# [COMPITI DA SVOLGERE]
1 - Secondo il testo sul Carnevale di Gallipoli, in quale secolo ha mosso i primi passi il carnevale di Putignano?
2 - Modificate le righe dei record a partire da quella che contiene "Who is lower" e fino a quella che contiene "dark gray branches at upper right is lower", sostituendo "silver metallic crescent moon" con "golden crescent moon" e lasciando invariato tutto il resto.

# [TESTO FORNITO]
Il Carnevale di Gallipoli
Il Carnevale è una tipica festa che si celebra nei paesi a tradizione cattolica, trasformata nel tempo da un rituale prettamente pagano, orientato all’esagerazione ed alla sovversione degli schemi in ciu la società vigeva, ad un rituale di abbondanza e festa prima del lungo periodo di diugno che si prospetta con la quaresima, il quale termina con il sopraggiungere della Pasqua.
I festeggiamenti del Carnevale, che per quanto detto hanno origini antichissime ed affondano le proprie radici nei rituali diniosiaci o dei saturnali, sono diffusi, anche se in diverse proporzioni, in tutta la penisola Italiana. Oltre a quello di Putignano, che ha mosso i primi passi nel XIV secolo rendendolo di fatto uno dei più antichi di Puglia, questa regione ospita anche un altro importante carnevale, anche questo molto antico ma di per sè non particolarmente noto oltre confine regionale: il carnevale di Gallipoli.

# [VOCI ESTRATTE]

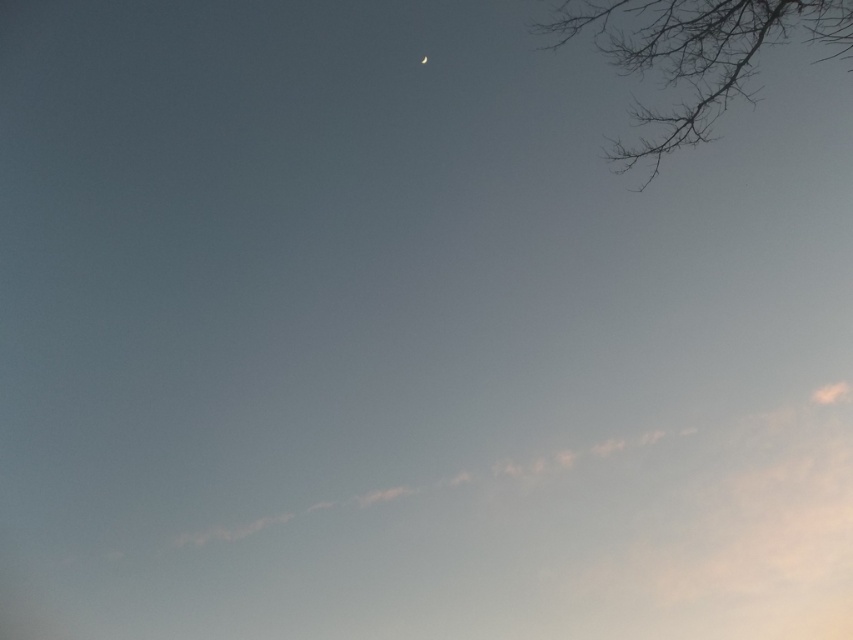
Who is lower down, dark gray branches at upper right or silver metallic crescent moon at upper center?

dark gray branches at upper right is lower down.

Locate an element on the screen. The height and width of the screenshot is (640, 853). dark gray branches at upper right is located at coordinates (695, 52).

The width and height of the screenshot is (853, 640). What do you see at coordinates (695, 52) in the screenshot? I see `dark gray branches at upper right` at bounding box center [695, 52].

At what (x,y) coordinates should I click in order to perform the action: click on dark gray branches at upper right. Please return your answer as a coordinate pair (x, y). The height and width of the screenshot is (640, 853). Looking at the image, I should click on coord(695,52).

---

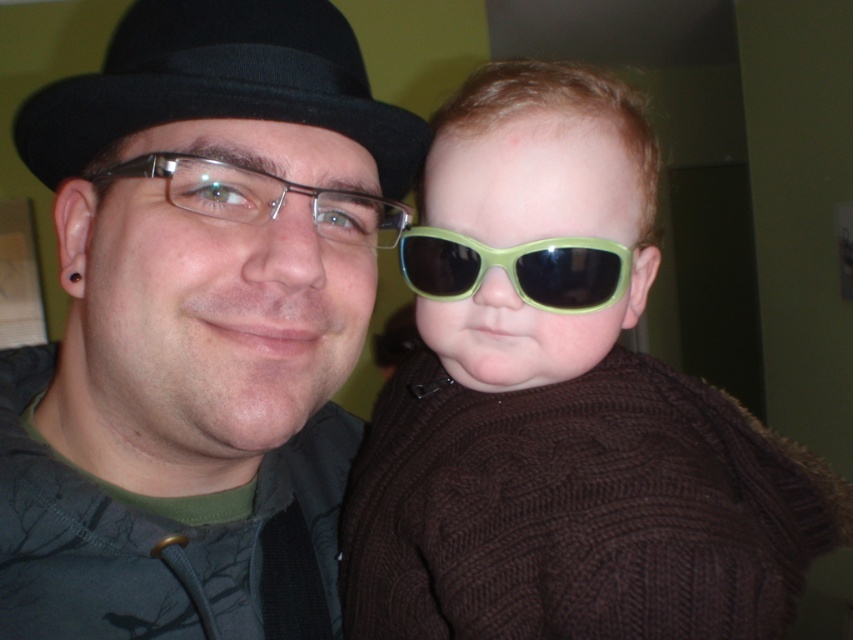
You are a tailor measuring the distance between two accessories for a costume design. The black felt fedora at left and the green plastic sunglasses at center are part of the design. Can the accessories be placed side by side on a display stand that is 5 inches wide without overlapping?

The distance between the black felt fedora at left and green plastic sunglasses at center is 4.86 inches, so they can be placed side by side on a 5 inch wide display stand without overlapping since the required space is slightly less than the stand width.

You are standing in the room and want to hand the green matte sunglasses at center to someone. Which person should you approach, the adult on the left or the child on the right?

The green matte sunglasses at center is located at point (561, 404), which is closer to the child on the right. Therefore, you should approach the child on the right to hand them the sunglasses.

# [RISPOSTE AI COMPITI]
1 - Nel XIV secolo.

2 -
Who is lower down, dark gray branches at upper right or golden crescent moon at upper center?

dark gray branches at upper right is lower down.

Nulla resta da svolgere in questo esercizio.